Sunday, December 02, 2007

Counting Down to Christmas

It is the First Sunday in Advent and wherever you go in Britain or the US, stores are decked out in Christmas decorations and all are Counting Down to Christmas.

But who started this tradition?

The honour was claimed by one Gordon Selfridge.
And surely if any man who should be lauded for transforming the shopping experience at Christmas -- both in the uK and the US, it is he.

Selfridge was an American and first started the tradition in the Marshall Field store in Chicago. He also introduced carol singers, free gifts with purchases and generally tried to make the shopping experience pleasurable. He discovered that customers responded to the idea of Christmas and Christmas related themes. I believe he even started the whole idea of personal shoppers and gift guides.
He got his start with Marshall Fields as a stockboy in 1879, but 1890 he was a junior partner. He came over to the UK in the early 1900s(1906) and started Selfridge's in 1909. The reason hedid so is slightly murky and no one really knows the full truth but around about then Marshall Field was incorporated and there is some speculation that he was not as well treated as he thought he deserved. The department store he created was the largest built from scratch rather than by expansion.

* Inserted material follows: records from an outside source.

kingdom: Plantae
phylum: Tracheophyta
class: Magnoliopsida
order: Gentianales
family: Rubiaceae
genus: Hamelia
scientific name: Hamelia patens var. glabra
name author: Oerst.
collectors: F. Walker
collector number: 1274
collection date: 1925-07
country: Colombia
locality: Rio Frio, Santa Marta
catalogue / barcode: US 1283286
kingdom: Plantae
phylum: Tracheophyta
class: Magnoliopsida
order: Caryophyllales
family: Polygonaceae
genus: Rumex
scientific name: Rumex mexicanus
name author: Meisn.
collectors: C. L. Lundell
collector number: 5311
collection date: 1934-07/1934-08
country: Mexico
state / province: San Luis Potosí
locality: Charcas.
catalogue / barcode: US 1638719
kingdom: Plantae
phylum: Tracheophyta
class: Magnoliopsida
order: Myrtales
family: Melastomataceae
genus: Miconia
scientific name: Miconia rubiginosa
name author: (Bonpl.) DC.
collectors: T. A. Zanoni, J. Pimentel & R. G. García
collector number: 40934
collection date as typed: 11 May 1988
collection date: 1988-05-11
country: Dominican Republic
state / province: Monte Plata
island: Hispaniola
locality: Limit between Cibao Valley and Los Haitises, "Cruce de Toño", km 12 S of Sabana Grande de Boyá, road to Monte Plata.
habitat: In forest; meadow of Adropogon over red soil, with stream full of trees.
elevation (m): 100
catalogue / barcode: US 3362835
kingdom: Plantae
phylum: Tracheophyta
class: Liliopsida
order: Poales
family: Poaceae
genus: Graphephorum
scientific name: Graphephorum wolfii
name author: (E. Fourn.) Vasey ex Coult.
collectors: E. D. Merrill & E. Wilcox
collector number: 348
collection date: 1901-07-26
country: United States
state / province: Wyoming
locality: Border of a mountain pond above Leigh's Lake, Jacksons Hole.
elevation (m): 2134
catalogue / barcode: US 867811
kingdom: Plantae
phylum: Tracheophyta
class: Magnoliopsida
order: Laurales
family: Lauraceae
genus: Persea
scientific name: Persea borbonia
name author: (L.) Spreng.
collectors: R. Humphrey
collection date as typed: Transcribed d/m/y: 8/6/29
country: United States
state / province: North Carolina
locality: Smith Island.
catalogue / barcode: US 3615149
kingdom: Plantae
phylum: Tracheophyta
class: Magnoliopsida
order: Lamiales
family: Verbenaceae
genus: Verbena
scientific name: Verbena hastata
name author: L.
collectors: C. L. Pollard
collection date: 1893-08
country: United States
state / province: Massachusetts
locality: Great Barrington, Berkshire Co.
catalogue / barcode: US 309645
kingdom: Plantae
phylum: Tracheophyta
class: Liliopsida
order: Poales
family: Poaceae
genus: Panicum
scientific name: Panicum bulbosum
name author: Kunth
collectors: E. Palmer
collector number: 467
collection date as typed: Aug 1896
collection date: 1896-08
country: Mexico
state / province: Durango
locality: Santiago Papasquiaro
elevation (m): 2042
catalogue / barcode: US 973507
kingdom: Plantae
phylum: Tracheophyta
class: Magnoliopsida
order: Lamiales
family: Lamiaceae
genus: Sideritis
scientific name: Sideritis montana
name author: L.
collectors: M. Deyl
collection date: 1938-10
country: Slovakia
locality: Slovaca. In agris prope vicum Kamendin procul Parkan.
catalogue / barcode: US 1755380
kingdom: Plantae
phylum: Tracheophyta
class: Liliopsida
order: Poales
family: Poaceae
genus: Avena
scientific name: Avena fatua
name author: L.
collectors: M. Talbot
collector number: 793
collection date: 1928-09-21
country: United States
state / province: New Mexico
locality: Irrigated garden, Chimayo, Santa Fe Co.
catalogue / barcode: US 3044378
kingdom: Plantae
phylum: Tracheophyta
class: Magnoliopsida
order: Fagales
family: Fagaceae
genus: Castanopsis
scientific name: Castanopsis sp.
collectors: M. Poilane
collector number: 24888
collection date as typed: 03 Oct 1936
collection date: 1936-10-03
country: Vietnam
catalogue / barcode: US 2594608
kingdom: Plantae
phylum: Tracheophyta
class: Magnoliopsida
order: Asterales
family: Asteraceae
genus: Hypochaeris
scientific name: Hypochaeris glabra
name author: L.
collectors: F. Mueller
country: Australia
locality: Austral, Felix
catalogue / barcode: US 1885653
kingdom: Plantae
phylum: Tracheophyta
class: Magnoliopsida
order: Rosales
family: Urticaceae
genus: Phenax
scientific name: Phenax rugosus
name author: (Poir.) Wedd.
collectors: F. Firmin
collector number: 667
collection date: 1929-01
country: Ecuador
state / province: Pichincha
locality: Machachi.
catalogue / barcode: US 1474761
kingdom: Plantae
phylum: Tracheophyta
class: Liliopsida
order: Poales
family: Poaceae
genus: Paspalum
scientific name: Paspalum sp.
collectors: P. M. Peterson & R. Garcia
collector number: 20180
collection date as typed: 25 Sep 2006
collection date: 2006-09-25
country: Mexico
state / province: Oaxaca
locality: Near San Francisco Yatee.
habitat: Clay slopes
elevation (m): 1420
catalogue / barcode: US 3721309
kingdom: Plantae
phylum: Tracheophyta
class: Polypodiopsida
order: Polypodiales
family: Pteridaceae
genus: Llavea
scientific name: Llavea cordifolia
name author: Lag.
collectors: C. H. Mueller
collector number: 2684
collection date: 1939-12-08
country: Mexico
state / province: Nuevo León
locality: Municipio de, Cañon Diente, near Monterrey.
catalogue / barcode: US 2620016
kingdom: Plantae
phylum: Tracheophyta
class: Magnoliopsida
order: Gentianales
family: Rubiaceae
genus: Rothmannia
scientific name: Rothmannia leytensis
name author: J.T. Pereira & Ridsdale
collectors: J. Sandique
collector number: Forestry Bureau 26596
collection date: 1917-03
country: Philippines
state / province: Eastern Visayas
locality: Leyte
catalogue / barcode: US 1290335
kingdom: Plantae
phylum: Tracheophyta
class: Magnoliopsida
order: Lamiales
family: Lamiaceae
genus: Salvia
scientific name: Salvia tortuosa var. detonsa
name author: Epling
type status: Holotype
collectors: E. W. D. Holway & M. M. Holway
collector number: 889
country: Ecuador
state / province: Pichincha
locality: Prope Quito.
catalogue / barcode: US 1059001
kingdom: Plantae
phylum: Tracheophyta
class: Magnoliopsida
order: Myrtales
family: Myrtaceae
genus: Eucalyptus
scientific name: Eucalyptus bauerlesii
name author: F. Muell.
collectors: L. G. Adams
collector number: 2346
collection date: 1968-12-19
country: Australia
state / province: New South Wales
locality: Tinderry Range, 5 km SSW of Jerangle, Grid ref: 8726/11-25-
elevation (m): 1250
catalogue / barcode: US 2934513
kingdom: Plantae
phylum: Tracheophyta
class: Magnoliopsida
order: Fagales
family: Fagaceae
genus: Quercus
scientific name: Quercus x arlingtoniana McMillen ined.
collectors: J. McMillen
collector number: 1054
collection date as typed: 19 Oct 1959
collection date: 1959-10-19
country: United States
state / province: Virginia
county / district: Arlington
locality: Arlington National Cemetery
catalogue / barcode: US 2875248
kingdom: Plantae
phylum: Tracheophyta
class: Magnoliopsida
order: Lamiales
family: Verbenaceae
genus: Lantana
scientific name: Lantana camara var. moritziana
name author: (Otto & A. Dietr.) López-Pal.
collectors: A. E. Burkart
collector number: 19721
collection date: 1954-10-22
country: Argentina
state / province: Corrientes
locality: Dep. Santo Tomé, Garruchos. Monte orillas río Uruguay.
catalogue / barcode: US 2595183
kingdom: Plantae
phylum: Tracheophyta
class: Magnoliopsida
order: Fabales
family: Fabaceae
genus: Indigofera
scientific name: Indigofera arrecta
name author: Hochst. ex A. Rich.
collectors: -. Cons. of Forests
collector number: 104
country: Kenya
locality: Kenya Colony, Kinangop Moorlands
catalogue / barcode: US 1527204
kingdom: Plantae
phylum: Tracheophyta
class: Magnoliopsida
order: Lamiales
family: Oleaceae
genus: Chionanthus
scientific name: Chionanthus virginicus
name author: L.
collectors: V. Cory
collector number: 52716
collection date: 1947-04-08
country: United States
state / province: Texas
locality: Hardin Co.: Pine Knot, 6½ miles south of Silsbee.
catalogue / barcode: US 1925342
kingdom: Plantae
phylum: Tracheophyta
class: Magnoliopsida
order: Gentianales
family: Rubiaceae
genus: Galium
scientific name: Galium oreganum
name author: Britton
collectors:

He did not start the annual or even the fire sale, but what he did was to create the idea that shopping is aspirational. He wanted to create a desire, but he also wanted the expereince to be available to all who entered his shop -- whether it was to purchase a very expensive item or the cheapest one. he made shopping into an event for all to share. He was very keen on window displays and showing how a product might be worn or incoprporated into a lifestyle. He thought of his department store as living theatre. Because of his success at getting the public flock to his stores and stay, spending money, his ideas were copied all over the world.
Certainly when I worked as a teenager at I Magnins, it did feel like a stage set. And it was all about treating the customer right -- no matter the size of the purchase! I did gift wrapping and as long as the item was purchased from Magnins, we would wrap it in the appropriate sized box. Magnin's boxes at Christmas were always gold with I Magnin's written in deep burguny red, and tied with a burgundy ribbon. Before being placed in the box, the present enveloped in tissue paper and sealed with a gold Magnins label. It was great fun in many ways.

Anyway, love or loathe Christmas and its shopping, Gordon Selfridge's innovation appears to have worked.

1 comment:

Carrie Lofty said...

Marshall Field's was bought out by Macy's in 2006, so this is the first Christmas all the MF traditional decor will be replaced with Macy's crap.